You're right, it would be a big improvement if i can just find something that i'm interested in enough to keep doing. There's that part of me that doesn't want to, because laziness, fear of failure, no enthusiasm and no motivation. But i will be a lot better off when i do have things i like to do. I hope i can.


----------



## AngelInnocent (May 27, 2012)

Just from looking at the title, I'd say you're depressed. You need to get yourself out of that rut by quit being okay with just being okay. You must want things in life and you have to fight for it!


----------



## Boring Loser (Oct 21, 2011)

antireconciler said:


> Maybe many of the things you don't reach for really just aren't important to you. I think anyone will do little things to widen their experience or think differently and in some way, improve. Even little goals seem natural enough for people. Even when I feel a little stuck and like nothing around me is changing and I'm doing nothing to change it, if I look a little closer, it's never really quite the same all the time, and I'm not responding to it quite the same all the time either.


Yeah, i guess nothing really matters to me that much. Or i don't really want anything enough to try for it. I do small things sometimes that i think will help me a little, but i don't think it really matters.
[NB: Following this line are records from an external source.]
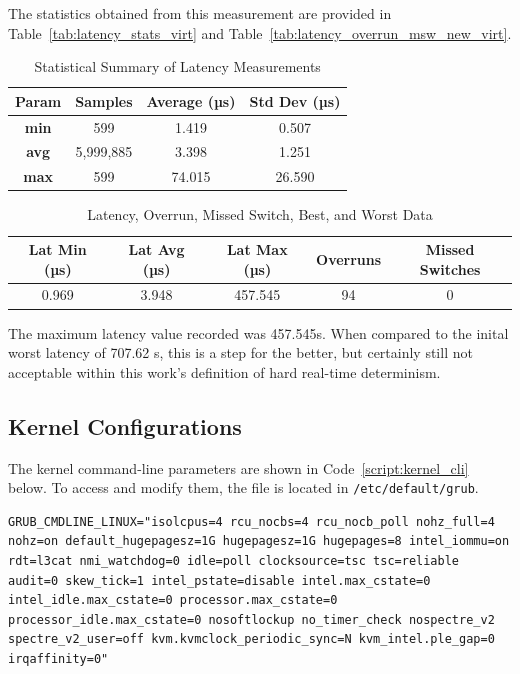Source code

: \documentclass[MMR,Master,english]{twbook}
\begin{document}
\noindent The statistics obtained from this measurement are provided in Table~\ref{tab:latency_stats_virt} and Table~\ref{tab:latency_overrun_msw_new_virt}. 

\begin{table}[H]
	\centering
	\begin{tabular}{|c|c|c|c|}
	\hline
	\textbf{Param} & \textbf{Samples} & \textbf{Average (µs)} & \textbf{Std Dev (µs)} \\ \hline
	\textbf{min} & 599 & 1.419 & 0.507 \\ \hline
	\textbf{avg} & 5,999,885 & 3.398 & 1.251 \\ \hline
	\textbf{max} & 599 & 74.015 & 26.590 \\ \hline
	\end{tabular}
	\caption{Statistical Summary of Latency Measurements}
	\label{tab:latency_stats_virt_bios}
	\end{table}
	
	\begin{table}[H]
	\centering
	\begin{tabular}{|c|c|c|c|c|}
	\hline
	\textbf{Lat Min (µs)} & \textbf{Lat Avg (µs)} & \textbf{Lat Max (µs)} & \textbf{Overruns} & \textbf{Missed Switches}  \\ \hline
	0.969 & 3.948 & 457.545 & 94 & 0 \\ \hline
	\end{tabular}
	\caption{Latency, Overrun, Missed Switch, Best, and Worst Data}
	\label{tab:latency_overrun_msw_new_virt_bios}
	\end{table}

\noindent The maximum latency value recorded was 457.545\textmu s. When compared to the inital worst latency of 707.62 \textmu s, this is a step for the better, but certainly still not acceptable within this work's definition of hard real-time determinism. 

\subsection{Kernel Configurations}\label{subsec:kernel_configurations}
The kernel command-line parameters are shown in Code~\ref{script:kernel_cli} below. To access and modify them, the file is located in \texttt{/etc/default/grub}.

\vspace{2em}
\begin{lstlisting}[name={Kernel Configuration},label={script:kernel_cli}]
		GRUB_CMDLINE_LINUX="isolcpus=4 rcu_nocbs=4 rcu_nocb_poll nohz_full=4 nohz=on default_hugepagesz=1G hugepagesz=1G hugepages=8 intel_iommu=on rdt=l3cat nmi_watchdog=0 idle=poll clocksource=tsc tsc=reliable audit=0 skew_tick=1 intel_pstate=disable intel.max_cstate=0 intel_idle.max_cstate=0 processor.max_cstate=0 processor_idle.max_cstate=0 nosoftlockup no_timer_check nospectre_v2 spectre_v2_user=off kvm.kvmclock_periodic_sync=N kvm_intel.ple_gap=0 irqaffinity=0"
\end{lstlisting}
\end{document}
But maybe it does.


----------



## Boring Loser (Oct 21, 2011)

AngelInnocent said:


> Just from looking at the title, I'd say you're depressed. You need to get yourself out of that rut by quit being okay with just being okay. You must want things in life and you have to fight for it!


Yeah, that's how i feel. I feel like, there must be something i want, something better than the way i've been being. But i guess the problem is, i don't know what i want. But i hope i can find out what i want.


----------



## Icewolf (Jan 21, 2014)

This post really helps me to put my own situation into words.
Thank you.


----------



## Justlittleme (Oct 21, 2013)

Boring Loser said:


> There's things i do want to change or improve, but i trick myself into thinking i don't want to.


That's how I am.


----------



## Lorn (Apr 7, 2014)

Sounds like fear. You get to a place in life that isn't too bad, and you're afraid that any motion will rock the boat and you'll fall over again, unable to stay standing.

But not being interested in anything doesn't sound like fear to me.


----------



## swkyle (Sep 9, 2014)

*not boring*

I feel the very same way. Why? I really don't know. I'm just done with this meaningless life. But I will hang in there if you do.


----------